▶ _Source document_
******

Did everything correctly to make coffee this morning EXCEPT put the coffee in the Moka pot.
In my defense, the insomnia is pretty bad lately, and between holiday stress and vicious deep embarrassment I’m not surprised little things like “actually put the fuckin’ grounds in the basket” are slipping through the cracks. But I realized my error when I started to pour a liquid that was definitely not coffee into my cup, so there was only the problem of cooling the Moka pot down and then restarting the whole damn process.
Back to square one, in more ways than one.
I’m also in the doldrums of “intent doesn’t matter, the harm caused matters.” I’m really glad I was finally told there was a problem, I’m angry with myself that I didn’t know, and I’m sad it took months for the news to reach me. I should have known that enjoying myself to the extent that I did meant something was wrong, but I was so happy and excited I wasn’t looking. In any case, the problem is now visible and a fix is in process, and I’m really glad someone finally said something to me about it. Embarrassment is valuable; it means I won’t do it again. And that’s all that needs to be said about that.
Boxnoggin is Very Excited; I think he senses today we’re going to try running again. I’m going to have to switch him to my right side where Miss B usually ran, which means I need to make a sharp division between “walkies time”–he and Miss B on their usual sides–and “running time,” where he’ll be on my right. That will make sure he doesn’t go through me when startled by a bus again. All the scabs from last time seem to have mostly healed; I don’t need a new crop.

******

▶ _Extracted information_

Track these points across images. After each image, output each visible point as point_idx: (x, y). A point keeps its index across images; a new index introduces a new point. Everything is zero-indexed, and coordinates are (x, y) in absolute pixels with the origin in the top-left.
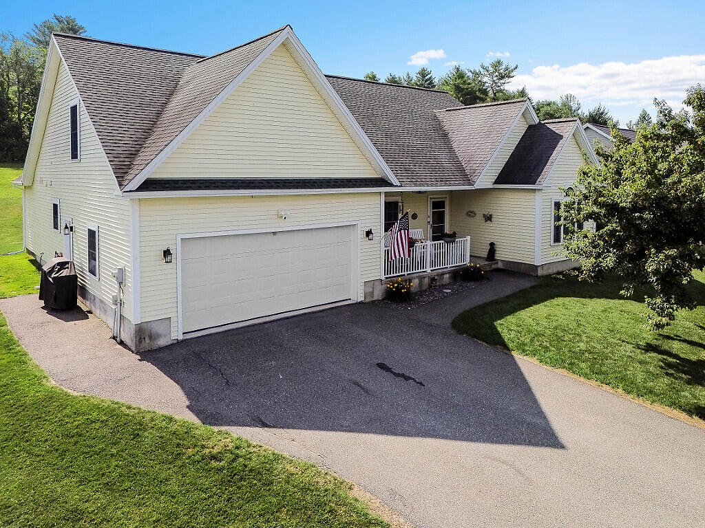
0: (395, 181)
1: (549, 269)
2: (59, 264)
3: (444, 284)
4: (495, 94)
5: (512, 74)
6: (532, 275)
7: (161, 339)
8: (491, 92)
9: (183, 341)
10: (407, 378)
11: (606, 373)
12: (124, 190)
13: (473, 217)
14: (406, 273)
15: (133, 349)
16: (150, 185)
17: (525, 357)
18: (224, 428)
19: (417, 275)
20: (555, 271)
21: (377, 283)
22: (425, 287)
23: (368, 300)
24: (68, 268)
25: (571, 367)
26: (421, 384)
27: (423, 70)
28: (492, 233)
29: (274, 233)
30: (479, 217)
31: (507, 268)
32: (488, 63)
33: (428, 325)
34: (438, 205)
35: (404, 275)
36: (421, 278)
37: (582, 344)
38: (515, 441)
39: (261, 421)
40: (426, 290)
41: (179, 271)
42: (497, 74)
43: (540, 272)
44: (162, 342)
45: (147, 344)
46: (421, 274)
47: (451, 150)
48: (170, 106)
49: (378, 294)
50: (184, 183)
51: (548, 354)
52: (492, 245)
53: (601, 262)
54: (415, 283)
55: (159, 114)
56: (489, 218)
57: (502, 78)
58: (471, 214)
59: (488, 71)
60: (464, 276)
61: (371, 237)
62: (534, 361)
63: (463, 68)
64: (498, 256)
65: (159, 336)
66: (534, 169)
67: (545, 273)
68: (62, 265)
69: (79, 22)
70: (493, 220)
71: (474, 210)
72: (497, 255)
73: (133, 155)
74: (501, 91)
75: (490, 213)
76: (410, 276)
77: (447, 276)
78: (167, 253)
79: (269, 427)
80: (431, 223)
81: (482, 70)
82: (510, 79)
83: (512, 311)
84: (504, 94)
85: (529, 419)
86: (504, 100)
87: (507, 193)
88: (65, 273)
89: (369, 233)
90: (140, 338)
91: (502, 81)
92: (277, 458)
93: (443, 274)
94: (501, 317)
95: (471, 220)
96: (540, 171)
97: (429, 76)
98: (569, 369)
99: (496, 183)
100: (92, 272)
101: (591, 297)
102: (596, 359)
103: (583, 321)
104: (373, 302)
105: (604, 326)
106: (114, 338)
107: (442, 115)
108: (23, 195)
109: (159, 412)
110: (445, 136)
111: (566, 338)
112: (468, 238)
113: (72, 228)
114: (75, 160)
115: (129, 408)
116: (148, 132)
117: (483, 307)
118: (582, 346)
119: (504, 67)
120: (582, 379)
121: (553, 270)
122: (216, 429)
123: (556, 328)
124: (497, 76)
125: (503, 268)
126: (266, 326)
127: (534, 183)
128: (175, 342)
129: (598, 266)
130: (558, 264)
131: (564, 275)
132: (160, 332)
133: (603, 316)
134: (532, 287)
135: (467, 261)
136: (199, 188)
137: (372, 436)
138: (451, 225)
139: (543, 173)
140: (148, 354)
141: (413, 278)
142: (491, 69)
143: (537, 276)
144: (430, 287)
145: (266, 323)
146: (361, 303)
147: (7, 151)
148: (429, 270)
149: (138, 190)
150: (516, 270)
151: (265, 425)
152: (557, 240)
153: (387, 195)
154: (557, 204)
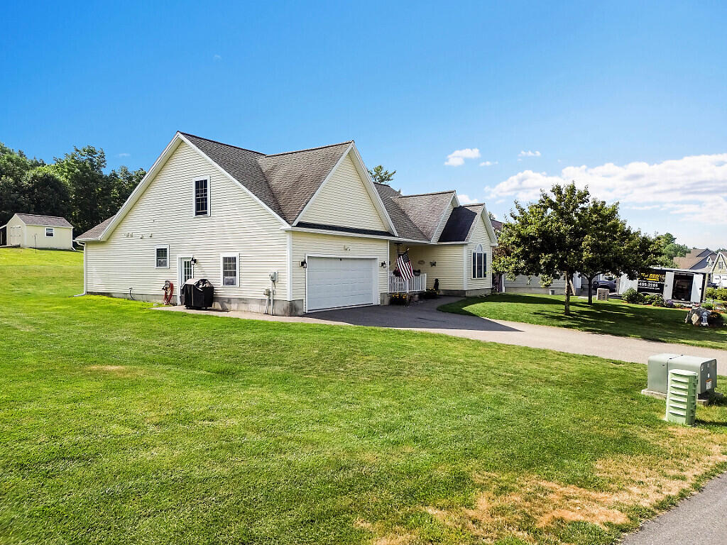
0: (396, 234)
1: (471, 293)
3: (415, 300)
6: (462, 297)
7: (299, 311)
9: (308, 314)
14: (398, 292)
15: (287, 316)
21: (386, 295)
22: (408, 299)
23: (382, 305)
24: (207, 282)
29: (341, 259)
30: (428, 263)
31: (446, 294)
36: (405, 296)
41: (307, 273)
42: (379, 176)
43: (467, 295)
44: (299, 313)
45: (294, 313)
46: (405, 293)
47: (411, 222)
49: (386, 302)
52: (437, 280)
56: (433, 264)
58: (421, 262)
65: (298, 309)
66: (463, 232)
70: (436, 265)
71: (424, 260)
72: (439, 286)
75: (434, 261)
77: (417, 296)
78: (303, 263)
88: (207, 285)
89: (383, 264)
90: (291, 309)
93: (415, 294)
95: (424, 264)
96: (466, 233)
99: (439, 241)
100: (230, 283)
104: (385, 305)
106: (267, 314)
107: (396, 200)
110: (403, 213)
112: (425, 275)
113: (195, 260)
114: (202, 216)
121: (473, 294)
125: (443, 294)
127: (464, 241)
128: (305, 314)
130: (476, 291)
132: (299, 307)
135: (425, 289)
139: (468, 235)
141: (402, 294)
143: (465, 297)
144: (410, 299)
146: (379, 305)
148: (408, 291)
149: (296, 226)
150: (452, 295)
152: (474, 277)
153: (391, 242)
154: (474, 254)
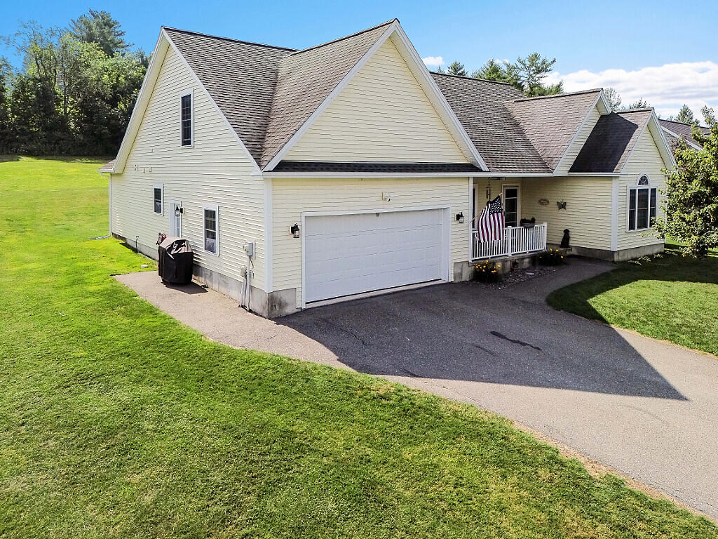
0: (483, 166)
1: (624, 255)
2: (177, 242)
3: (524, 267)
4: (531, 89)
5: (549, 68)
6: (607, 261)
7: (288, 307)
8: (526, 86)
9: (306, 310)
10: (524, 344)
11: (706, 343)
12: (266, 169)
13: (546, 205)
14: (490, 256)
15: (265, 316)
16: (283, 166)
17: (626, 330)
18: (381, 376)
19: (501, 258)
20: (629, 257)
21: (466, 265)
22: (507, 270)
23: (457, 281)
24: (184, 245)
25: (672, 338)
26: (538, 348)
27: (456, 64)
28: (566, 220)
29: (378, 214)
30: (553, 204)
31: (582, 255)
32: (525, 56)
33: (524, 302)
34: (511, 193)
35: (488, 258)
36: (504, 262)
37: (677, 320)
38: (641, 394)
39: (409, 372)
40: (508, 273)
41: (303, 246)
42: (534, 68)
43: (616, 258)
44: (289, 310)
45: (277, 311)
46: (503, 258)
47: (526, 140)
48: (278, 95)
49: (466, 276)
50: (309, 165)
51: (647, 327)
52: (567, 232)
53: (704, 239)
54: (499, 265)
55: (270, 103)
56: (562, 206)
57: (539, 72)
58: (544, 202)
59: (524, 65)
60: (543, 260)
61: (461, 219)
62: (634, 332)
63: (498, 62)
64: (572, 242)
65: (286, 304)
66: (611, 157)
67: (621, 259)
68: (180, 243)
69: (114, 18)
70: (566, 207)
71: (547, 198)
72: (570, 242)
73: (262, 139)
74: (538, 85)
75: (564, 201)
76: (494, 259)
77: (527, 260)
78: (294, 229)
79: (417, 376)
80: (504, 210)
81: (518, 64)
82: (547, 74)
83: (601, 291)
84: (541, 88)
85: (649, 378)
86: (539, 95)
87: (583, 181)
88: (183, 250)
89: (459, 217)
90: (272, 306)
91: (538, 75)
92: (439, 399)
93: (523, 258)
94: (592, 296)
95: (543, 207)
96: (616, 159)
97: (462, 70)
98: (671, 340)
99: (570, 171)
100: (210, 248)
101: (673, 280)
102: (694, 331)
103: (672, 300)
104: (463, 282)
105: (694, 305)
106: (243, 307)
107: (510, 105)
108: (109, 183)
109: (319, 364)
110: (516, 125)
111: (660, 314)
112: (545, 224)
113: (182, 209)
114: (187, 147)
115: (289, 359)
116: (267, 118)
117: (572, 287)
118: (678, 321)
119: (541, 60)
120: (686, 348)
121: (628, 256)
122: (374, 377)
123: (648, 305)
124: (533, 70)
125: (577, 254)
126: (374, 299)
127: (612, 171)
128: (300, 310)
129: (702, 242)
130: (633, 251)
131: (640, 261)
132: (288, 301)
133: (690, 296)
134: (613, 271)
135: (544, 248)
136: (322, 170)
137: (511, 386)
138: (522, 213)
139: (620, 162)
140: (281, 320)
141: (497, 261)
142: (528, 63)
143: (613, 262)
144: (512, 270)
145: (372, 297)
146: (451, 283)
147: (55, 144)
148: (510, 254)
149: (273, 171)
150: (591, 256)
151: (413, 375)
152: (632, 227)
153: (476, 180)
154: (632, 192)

******

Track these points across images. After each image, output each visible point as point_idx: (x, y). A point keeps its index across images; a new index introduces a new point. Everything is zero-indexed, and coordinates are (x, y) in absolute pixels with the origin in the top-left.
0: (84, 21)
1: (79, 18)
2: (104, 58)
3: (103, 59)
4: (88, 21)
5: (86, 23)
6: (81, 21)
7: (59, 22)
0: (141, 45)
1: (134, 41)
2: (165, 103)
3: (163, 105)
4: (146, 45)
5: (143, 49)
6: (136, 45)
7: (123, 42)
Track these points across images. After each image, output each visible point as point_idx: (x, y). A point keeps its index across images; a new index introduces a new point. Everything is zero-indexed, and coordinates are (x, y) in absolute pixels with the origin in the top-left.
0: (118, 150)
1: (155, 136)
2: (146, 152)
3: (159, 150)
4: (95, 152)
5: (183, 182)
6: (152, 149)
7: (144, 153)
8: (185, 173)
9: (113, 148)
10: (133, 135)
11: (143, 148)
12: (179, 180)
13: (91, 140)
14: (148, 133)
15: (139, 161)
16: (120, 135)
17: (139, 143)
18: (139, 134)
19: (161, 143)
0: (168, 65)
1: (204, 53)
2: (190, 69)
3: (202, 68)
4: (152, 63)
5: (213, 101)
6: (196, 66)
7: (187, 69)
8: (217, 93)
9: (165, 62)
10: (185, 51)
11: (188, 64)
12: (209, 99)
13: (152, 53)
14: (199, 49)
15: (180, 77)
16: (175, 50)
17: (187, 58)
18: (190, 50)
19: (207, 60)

******

▶ _Your tasks_
1) According to the Moka pot passage, why does the writer need a sharp division between "walkies time" and "running time" for Boxnoggin?
2) From the Moka pot passage, list everything the writer offers "in my defense" for forgetting to put the coffee grounds in the basket.
3) Go on with the Moka pot passage from the end of its last sentence.

▶ _Answers by item_
1) During running time Boxnoggin will be switched to the writer's right side, where Miss B usually ran, while on walks he and Miss B keep their usual sides. Keeping the two times clearly separate is meant to make sure he doesn't go through the writer when startled by a bus again.

2)
- Insomnia that has been pretty bad lately
- Holiday stress
- Vicious deep embarrassment

3)
At least, that’s the plan. Dogs do not like change, and initially I thought it would be better to just keep him on one side for walkies and running. Patience and coaxing, along with several rounds of “you’re such a good boy,” will mean we probably don’t run far or fast, but that’s all right. We’re going to be doing this together for a long time, we can start slowly.
At least burying myself in work to escape from stress means I’m drawing nearer the end of Black God’s Heart. Book One is almost at its crisis point–the ride on a big black horse to a well under a cherry tree, thank you, KT Tunstall–and once the zero is finished it’ll be time to turn all my engines to HOOD‘s Season Three and deciding which serial to do next.
A surfeit of work is better than a paucity, amen.
But first I’ve to finish the coffee (finally), walk the dogs, and brace myself to get through another day. I can already tell it’s going to be a dilly, but at least everything is funny instead of heartbreaking now. If I’m laughing, I’m fine–they’ll probably put that on my urn.
See you ’round, beloveds.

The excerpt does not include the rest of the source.